The bank will "continue to monitor closely" all developments to ensure price stability over the medium term, Trichet said. He did not use the term "very closely" -- an apparent suggestion that another hike could be some way off.
In the euro zone, business and consumer confidence have been rising, while growth -- at 3 percent in the first quarter -- is largely keeping pace with last year's levels and unemployment is falling.
The International Monetary Fund said Tuesday that euro-zone interest rates need to rise further to counter a pickup in inflationary pressures as the economy moves "from recovery to upswing."
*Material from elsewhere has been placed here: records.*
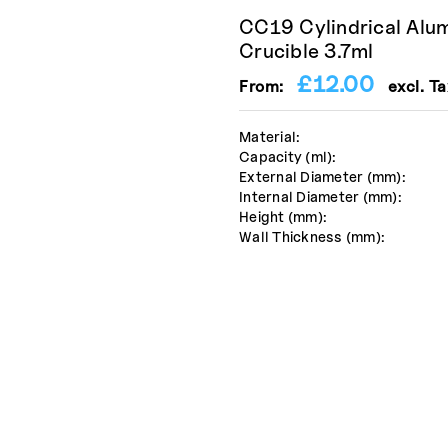
CC19 Cylindrical Alu
Crucible 3.7ml
£
12.00
From:
excl. Ta
Material:
Capacity (ml):
External Diameter (mm):
Internal Diameter (mm):
Height (mm):
Wall Thickness (mm):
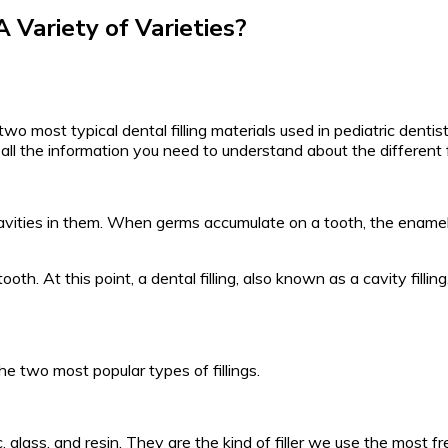
 Variety of Varieties?
 two most typical dental filling materials used in pediatric denti
s all the information you need to understand about the different fi
cavities in them. When germs accumulate on a tooth, the enamel, 
th. At this point, a dental filling, also known as a cavity filling
the two most popular types of fillings.
 glass, and resin. They are the kind of filler we use the most fr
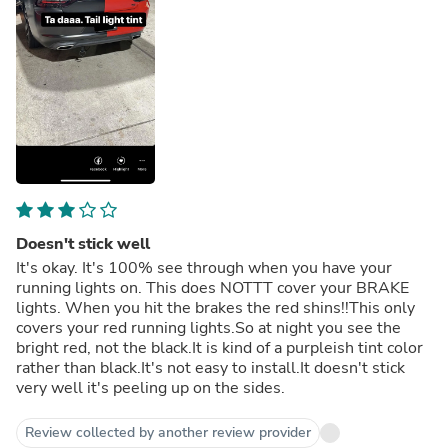
Doesn't stick well
It's okay. It's 100% see through when you have your
running lights on. This does NOTTT cover your BRAKE
lights. When you hit the brakes the red shins!!This only
covers your red running lights.So at night you see the
bright red, not the black.It is kind of a purpleish tint color
rather than black.It's not easy to install.It doesn't stick
very well it's peeling up on the sides.
Review collected by another review provider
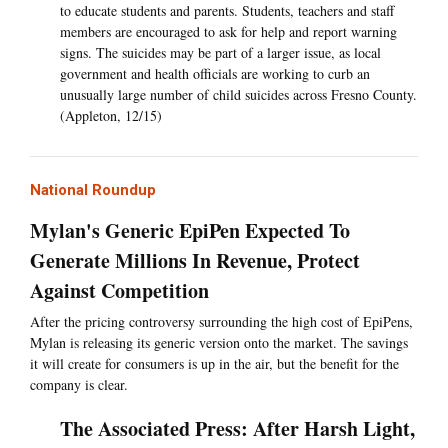
to educate students and parents. Students, teachers and staff
members are encouraged to ask for help and report warning
signs. The suicides may be part of a larger issue, as local
government and health officials are working to curb an
unusually large number of child suicides across Fresno County.
(Appleton, 12/15)
National Roundup
Mylan's Generic EpiPen Expected To
Generate Millions In Revenue, Protect
Against Competition
After the pricing controversy surrounding the high cost of EpiPens,
Mylan is releasing its generic version onto the market. The savings
it will create for consumers is up in the air, but the benefit for the
company is clear.
The Associated Press: After Harsh Light,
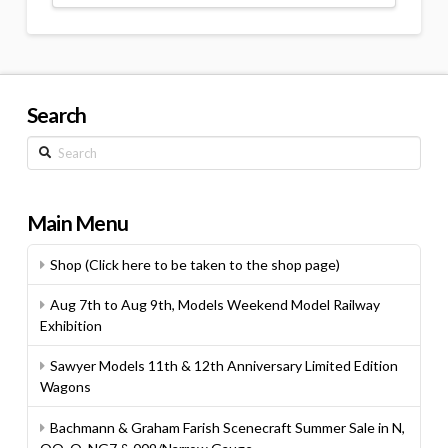
Search
Search
Main Menu
Shop (Click here to be taken to the shop page)
Aug 7th to Aug 9th, Models Weekend Model Railway
Exhibition
Sawyer Models 11th & 12th Anniversary Limited Edition
Wagons
Bachmann & Graham Farish Scenecraft Summer Sale in N,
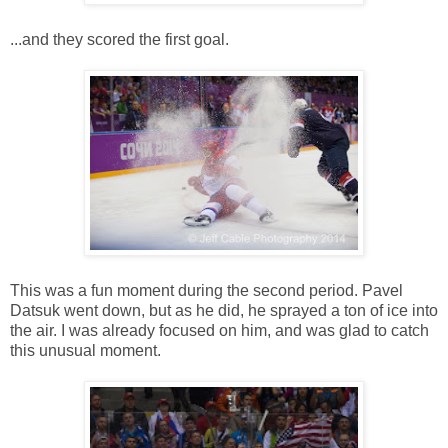
...and they scored the first goal.
This was a fun moment during the second period. Pavel
Datsuk went down, but as he did, he sprayed a ton of ice into
the air. I was already focused on him, and was glad to catch
this unusual moment.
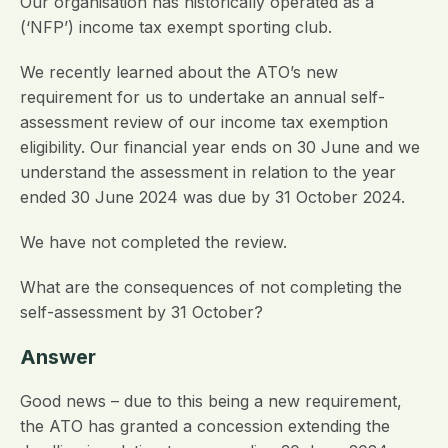
Our organisation has historically operated as a
(‘NFP’) income tax exempt sporting club.
We recently learned about the ATO’s new
requirement for us to undertake an annual self-
assessment review of our income tax exemption
eligibility. Our financial year ends on 30 June and we
understand the assessment in relation to the year
ended 30 June 2024 was due by 31 October 2024.
We have not completed the review.
What are the consequences of not completing the
self-assessment by 31 October?
Answer
Good news – due to this being a new requirement,
the ATO has granted a concession extending the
But in a note on the 13-nation area, the Fund said the degree of tightening needed to tackle inflation is "uncertain." The head of the IMF's European department, Michael Deppler, said there was no need for rates to rise above 4.5 percent this year.
Year-on-year inflation in the euro zone was 1.9 percent in May -- unchanged from the previous two months, and around the ECB's guidelines of just under 2 percent.
That suggests that, beyond Wednesday's increase, the ECB probably will not rush into further increases. Higher interest rates can bolster a currency by making investments denominated in it more attractive.
However, Wednesday's decision had minimal immediate impact on the euro, which bought $1.3513 shortly after the ECB announcement -- slightly lower than the $1.3522 it bought late Tuesday in New York.
“the economy of the region that shares the euro currency grows at a healthy pace” ?????
Lets look at 2006 unemployment figures for
France: 9.7%
Italy: 6.9%
Germany: 10.3%
Britain (non-euro): 5.5%
US: 4.6%
And the Euros want to RAISE interest rates? First quarter 2007 is looking a little better, but all results are not in yet. My sense is this is the Euros defending their currency, and it doesn’t bode well for their domestic economies.
ftp://ftp.bls.gov/pub/special.r...abor/flsjec.txt
Doesn’t make any sense does it?
Like I said, it appears that they want the euro to rise relative to the dollar. They can buy more things priced in dollars (I would have said oil, but that’s not the case now), and its harder for their domestic economy - i.e. unemployment. Could be they are concerned with inflation, and I am not on top of those figures for Europe.
The problem with all central banks is that they blame inflation on the economy, when in fact inflation is caused by the government spending too much money. But even considering flawed central bank theory, I don't see how the economic statistics in Europe justify raising rates. Perhaps they really are attacking the dollar, but if they are they are paying a heavy price for doing so.